Damian was likely the most vocal of the group in debunking Professor Diamonds thoughts. I sat next to him and saw the pages of notes he had taken which were his points of contention with the book, but I am glad that he felt that the book provoked thought and a chance to generate a good argument.
Next month we are at Craigs for the book ‘Them:Adventures with Extremists‘. Then we will be on hiatus for the summer.
Last evening we met at John’s house for our monthly book club meeting. The book for the month was ‘The Cartel‘ by Don Winslow. In sync with the book John had a Mexican themed dinner with many brands of cerveza ( which were quickly consumed ) Salsa, Guacamole, and a very tasty Chilli. Thanks to Barb for that one !
The discussion of the book started with John telling us about the authors background as per our custom. This is a second book in a series for the author and it was mentioned that it will be turned into a movie.
Based on the discussion we all felt that the book provided a eye opening insight into the Cartel wars which we all knew of but, at least for me, was not truly aware of the viciousness and brutality that was imposed on the un-involved Mexican. The spill over to the general population makes you wonder why everyone didn’t leave.
For me it pointed out the disparity between the haves and have not’s in the country which fuels the graft and corruption endemic in Mexico. Craig brought up a comparison between prohibition and the war on drugs. How prohibition gave rise to organized crime in the same way that the war on drugs have given rise to the Cartels. It would have been interesting to vote on how many of the group would favor legalization of drugs.

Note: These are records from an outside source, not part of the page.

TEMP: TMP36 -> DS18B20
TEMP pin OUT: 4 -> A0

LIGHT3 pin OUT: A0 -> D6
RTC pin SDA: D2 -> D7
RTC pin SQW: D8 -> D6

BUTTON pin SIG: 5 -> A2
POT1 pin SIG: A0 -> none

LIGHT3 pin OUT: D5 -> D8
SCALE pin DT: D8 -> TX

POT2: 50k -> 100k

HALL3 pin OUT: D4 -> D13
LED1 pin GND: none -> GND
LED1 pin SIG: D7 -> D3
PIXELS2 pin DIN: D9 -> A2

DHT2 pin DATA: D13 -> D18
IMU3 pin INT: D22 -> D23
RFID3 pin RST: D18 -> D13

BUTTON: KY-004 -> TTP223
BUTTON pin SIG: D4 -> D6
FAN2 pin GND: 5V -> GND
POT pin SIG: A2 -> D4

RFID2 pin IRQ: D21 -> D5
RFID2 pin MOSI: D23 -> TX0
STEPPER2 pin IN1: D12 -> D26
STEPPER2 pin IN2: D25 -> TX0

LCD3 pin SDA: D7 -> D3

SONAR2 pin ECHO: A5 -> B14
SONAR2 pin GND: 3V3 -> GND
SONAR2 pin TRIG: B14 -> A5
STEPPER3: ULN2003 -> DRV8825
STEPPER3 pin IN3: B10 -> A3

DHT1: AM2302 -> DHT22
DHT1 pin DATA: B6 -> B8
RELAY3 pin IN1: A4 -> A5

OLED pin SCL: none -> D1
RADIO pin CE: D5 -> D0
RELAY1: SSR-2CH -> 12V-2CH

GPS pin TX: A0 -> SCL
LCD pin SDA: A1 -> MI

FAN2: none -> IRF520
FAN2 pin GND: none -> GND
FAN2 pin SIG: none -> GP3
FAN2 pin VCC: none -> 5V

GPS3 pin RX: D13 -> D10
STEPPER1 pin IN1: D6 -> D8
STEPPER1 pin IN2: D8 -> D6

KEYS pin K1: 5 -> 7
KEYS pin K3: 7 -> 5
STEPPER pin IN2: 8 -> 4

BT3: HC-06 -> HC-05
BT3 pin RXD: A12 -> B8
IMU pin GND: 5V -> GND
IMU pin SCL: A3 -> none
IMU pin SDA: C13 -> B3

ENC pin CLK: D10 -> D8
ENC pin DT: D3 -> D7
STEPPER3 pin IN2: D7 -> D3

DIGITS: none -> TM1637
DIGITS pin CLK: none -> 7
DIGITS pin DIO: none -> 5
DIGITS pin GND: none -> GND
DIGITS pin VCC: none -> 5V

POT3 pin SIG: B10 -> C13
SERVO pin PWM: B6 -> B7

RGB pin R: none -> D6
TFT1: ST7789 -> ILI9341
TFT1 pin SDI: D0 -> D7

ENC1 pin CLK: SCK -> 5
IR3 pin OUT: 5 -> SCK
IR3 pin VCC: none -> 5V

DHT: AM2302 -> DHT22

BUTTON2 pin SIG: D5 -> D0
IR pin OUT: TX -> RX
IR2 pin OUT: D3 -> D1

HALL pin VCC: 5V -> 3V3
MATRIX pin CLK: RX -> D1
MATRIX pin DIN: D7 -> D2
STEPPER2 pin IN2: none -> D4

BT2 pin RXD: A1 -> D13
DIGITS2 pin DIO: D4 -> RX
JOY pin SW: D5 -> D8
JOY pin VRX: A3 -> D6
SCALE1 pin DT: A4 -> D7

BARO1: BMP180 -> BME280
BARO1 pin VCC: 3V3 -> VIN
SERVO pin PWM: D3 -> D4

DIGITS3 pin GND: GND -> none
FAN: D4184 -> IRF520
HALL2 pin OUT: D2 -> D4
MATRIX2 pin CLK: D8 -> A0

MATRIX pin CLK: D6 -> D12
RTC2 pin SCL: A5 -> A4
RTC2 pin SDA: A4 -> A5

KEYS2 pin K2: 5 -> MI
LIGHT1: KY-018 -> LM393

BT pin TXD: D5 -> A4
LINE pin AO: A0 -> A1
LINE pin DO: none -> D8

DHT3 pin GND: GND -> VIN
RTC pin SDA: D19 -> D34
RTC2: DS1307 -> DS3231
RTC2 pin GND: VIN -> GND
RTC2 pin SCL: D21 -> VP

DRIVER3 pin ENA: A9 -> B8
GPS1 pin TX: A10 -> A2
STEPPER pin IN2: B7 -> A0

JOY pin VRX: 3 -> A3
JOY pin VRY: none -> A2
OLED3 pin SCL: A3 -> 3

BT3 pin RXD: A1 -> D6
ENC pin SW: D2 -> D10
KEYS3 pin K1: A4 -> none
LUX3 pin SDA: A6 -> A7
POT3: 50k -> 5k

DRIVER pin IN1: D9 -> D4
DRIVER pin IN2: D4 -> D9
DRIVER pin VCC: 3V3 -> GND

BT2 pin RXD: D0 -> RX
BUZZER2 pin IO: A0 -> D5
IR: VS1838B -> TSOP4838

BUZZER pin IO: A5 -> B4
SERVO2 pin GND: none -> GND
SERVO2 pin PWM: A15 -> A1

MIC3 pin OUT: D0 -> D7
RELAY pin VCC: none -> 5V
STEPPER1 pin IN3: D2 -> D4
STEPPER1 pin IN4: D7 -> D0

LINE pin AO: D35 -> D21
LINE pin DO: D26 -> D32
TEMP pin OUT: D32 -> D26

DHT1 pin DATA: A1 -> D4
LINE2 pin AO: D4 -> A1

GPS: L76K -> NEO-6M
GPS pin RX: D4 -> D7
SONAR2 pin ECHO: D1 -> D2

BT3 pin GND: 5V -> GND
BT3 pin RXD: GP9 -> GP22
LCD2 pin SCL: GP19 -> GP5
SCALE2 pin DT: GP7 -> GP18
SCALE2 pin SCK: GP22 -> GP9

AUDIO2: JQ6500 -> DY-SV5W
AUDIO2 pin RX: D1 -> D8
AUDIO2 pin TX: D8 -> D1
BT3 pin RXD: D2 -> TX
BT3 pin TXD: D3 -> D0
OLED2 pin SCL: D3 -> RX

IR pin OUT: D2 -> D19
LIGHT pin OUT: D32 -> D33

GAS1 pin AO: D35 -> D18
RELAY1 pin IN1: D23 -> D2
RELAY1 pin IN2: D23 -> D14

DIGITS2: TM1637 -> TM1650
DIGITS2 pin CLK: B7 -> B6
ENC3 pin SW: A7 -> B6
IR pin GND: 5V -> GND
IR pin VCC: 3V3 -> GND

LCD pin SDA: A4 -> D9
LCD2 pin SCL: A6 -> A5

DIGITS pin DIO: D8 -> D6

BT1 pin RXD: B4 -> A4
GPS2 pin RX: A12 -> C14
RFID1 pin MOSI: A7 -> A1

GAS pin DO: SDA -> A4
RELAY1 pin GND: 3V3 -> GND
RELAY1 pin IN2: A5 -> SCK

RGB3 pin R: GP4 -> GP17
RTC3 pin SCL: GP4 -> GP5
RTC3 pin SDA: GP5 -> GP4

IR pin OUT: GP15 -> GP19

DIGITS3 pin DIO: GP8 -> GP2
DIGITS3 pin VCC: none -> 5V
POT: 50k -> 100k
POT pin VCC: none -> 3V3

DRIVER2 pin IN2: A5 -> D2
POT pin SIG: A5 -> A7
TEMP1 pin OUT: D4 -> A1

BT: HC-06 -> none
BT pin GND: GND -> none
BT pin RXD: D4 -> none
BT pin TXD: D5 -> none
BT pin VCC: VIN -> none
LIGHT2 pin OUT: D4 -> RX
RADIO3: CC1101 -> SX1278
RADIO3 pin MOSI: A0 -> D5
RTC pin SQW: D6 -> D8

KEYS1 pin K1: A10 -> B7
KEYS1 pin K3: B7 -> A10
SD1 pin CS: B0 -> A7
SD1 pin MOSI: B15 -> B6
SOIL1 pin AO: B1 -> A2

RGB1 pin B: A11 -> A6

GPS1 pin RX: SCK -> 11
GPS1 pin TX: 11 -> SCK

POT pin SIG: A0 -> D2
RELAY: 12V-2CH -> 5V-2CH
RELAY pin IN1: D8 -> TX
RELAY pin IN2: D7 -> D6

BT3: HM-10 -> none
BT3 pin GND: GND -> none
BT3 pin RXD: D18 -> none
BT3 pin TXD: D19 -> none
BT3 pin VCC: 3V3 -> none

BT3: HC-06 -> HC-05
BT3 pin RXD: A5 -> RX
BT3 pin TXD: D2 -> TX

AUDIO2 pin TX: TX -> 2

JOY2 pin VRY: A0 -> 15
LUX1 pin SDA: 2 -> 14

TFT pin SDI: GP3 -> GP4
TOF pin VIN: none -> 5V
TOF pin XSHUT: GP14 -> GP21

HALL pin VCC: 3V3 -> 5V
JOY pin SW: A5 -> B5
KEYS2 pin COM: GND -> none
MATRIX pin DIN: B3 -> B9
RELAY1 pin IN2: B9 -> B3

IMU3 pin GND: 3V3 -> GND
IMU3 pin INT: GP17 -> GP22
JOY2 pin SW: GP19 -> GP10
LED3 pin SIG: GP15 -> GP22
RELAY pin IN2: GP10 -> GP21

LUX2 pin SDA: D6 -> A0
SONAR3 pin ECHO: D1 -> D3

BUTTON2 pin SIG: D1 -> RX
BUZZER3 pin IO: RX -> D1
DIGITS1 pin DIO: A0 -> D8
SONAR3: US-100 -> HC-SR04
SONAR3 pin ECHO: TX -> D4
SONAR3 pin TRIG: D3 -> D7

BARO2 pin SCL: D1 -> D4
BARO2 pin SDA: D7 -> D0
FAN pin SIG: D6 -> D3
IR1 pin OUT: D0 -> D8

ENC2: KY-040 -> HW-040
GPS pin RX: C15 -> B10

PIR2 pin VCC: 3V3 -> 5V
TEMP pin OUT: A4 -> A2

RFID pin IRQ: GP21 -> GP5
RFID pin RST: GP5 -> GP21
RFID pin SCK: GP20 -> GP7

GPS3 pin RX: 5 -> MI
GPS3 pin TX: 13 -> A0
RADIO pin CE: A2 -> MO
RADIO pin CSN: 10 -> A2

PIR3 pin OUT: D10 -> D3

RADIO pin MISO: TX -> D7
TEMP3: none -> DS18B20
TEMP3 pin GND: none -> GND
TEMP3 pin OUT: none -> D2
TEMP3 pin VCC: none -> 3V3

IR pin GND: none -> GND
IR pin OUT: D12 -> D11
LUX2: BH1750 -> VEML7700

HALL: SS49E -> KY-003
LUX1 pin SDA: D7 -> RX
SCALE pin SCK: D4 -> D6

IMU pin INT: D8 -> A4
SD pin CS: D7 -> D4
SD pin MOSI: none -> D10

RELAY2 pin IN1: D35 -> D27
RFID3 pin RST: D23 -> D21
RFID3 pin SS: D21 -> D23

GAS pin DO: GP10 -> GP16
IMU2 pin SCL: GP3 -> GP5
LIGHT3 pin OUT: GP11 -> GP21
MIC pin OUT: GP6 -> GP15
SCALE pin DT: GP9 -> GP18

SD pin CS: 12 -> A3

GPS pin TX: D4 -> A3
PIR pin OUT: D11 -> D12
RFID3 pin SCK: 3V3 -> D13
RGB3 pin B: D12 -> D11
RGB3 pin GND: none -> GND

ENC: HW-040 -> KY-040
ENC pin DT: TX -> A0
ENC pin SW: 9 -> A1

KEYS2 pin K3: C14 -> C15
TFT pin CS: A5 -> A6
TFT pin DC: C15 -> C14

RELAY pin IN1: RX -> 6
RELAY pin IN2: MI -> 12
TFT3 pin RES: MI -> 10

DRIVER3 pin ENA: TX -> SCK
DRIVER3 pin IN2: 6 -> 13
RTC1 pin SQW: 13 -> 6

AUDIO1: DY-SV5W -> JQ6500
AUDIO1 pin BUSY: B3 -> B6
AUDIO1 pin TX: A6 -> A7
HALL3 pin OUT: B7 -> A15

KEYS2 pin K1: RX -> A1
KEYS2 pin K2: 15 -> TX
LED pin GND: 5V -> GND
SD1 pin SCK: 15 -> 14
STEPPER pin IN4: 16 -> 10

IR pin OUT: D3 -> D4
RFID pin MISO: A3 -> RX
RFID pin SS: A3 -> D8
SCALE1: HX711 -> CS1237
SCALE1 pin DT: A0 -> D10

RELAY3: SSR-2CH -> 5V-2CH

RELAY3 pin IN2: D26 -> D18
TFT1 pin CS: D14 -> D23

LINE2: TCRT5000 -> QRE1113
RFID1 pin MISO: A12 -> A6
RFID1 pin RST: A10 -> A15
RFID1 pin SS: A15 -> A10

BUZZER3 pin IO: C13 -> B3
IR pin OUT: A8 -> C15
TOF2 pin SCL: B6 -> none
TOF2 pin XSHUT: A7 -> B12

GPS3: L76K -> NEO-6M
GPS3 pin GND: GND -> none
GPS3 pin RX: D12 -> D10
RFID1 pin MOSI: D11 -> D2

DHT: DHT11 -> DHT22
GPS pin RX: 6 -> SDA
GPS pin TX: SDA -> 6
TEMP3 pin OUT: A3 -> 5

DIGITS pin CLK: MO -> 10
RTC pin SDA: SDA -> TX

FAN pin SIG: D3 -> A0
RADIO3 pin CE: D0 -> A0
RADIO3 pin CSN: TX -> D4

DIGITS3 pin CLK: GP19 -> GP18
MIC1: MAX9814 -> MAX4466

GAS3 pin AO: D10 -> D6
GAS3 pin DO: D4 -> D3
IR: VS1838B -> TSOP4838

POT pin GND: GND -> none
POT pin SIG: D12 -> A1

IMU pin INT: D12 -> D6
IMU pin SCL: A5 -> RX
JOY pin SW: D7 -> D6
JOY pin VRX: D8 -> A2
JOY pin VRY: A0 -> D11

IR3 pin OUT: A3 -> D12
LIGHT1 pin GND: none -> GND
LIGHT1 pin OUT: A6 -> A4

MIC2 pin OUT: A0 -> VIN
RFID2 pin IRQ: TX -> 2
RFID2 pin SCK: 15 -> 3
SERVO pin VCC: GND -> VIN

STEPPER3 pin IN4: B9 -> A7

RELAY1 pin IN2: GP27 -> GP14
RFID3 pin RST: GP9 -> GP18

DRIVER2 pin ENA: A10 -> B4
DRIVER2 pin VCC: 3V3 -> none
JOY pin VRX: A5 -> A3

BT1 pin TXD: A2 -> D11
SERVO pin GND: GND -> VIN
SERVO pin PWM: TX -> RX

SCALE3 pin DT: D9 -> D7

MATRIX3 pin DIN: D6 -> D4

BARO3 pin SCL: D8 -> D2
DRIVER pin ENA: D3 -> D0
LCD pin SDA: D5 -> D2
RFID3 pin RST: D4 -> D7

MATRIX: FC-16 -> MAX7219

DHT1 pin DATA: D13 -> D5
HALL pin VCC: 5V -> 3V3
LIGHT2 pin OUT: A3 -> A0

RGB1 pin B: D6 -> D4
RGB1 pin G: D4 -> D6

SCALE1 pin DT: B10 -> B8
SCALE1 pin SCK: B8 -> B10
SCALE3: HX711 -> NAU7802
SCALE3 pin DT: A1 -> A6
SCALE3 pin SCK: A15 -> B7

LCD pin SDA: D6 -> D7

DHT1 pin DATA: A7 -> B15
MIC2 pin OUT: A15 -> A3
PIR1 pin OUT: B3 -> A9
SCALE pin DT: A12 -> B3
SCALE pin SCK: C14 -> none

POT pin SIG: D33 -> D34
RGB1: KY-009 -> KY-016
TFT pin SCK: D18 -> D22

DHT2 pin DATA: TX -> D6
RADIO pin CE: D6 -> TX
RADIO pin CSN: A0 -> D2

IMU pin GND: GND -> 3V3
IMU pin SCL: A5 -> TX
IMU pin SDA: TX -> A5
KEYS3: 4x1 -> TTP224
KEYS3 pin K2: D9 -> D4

All on all it was a very interesting and wide ranging discussion.
Had a chance to meet Damian and Jack, the two newest members of the BC. Glad to have you with us.
Till next time.
Most members found it to be a long, “difficult” read, with all of the Latin, numerous other languages, lots of minor characters and long passages expounding on medieval theology. I think that our newest member, Damian, summed it up best when he said that “this is a book that I should have liked… it had everything I want in a novel… history, interesting literary technique, a Sherlock Holmesish murder mystery, commentary on/a plot that revolved around the big conceptual issues, life and death, religion, good and evil, right and wrong… and yet I didn’t (like it).” There were a lot of pages devoted to controversies regarding the poverty of Jesus, discussions of the Inquisition and perceived heresies, arcane differences between the Franciscans and Dominicans, and the conflicts between the Popes in Italy and France and the Holy Roman Emperor. Personally, I found this all very interesting, albeit often tedious, but was disappointed that the book never seemed to explain or even elude to what these thing meant to the characters in the book (and most of our group thought that there were too many), to the history of the Church and the world to come, or to us today? There seemed to be a consensus that the end of the book was somewhat disappointing. The secret book, that people killed for, turns out to a lost comedy by Aristotle? I was expecting it to be something big, important, earth shattering… a book that disproves the divinity of Jesus and would cause the whole Church to fall if released… or something like that? The abrupt ending, where everything goes up in flames, wasn’t to most members linking either. Is the moral that, the church made sure that no one got to read from one of the greatest libraries in the world anyway, so it doesn’t matter that it all burned down?
Eight of our members rated the book. Scores ranged from a low of 2 to a high of 7. The overall rating was 5.25.